/---

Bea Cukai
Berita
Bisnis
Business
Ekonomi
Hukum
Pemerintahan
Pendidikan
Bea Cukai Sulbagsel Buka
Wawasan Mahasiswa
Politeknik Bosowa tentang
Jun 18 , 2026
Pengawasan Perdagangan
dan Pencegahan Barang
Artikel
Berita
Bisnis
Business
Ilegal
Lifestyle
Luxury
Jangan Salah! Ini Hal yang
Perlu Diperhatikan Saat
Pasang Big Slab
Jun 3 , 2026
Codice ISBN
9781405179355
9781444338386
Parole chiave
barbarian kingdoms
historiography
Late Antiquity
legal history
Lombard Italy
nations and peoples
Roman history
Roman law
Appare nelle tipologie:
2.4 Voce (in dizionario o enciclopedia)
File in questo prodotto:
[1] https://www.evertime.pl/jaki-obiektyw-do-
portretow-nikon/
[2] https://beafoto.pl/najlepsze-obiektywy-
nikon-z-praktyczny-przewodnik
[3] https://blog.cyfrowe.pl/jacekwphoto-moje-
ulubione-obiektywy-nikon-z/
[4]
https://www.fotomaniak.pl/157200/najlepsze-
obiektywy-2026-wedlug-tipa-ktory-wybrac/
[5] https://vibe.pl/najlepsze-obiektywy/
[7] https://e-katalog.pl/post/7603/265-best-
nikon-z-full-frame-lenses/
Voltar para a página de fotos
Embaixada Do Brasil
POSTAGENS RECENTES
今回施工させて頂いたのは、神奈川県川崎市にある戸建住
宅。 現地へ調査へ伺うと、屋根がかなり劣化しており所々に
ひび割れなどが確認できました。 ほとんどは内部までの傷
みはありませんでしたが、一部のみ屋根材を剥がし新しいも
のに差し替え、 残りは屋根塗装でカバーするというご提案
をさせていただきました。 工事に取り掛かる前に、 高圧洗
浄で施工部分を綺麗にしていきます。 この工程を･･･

\---

Take the entries and copy them out exactly.

Bea Cukai
Berita
Bisnis
Business
Ekonomi
Hukum
Pemerintahan
Pendidikan
Bea Cukai Sulbagsel Buka
Wawasan Mahasiswa
Politeknik Bosowa tentang
Jun 18 , 2026
Pengawasan Perdagangan
dan Pencegahan Barang
Artikel
Berita
Bisnis
Business
Ilegal
Lifestyle
Luxury
Jangan Salah! Ini Hal yang
Perlu Diperhatikan Saat
Pasang Big Slab
Jun 3 , 2026
Codice ISBN
9781405179355
9781444338386
Parole chiave
barbarian kingdoms
historiography
Late Antiquity
legal history
Lombard Italy
nations and peoples
Roman history
Roman law
Appare nelle tipologie:
2.4 Voce (in dizionario o enciclopedia)
File in questo prodotto:
[1] https://www.evertime.pl/jaki-obiektyw-do-
portretow-nikon/
[2] https://beafoto.pl/najlepsze-obiektywy-
nikon-z-praktyczny-przewodnik
[3] https://blog.cyfrowe.pl/jacekwphoto-moje-
ulubione-obiektywy-nikon-z/
[4]
https://www.fotomaniak.pl/157200/najlepsze-
obiektywy-2026-wedlug-tipa-ktory-wybrac/
[5] https://vibe.pl/najlepsze-obiektywy/
[7] https://e-katalog.pl/post/7603/265-best-
nikon-z-full-frame-lenses/
Voltar para a página de fotos
Embaixada Do Brasil
POSTAGENS RECENTES
今回施工させて頂いたのは、神奈川県川崎市にある戸建住
宅。 現地へ調査へ伺うと、屋根がかなり劣化しており所々に
ひび割れなどが確認できました。 ほとんどは内部までの傷
みはありませんでしたが、一部のみ屋根材を剥がし新しいも
のに差し替え、 残りは屋根塗装でカバーするというご提案
をさせていただきました。 工事に取り掛かる前に、 高圧洗
浄で施工部分を綺麗にしていきます。 この工程を･･･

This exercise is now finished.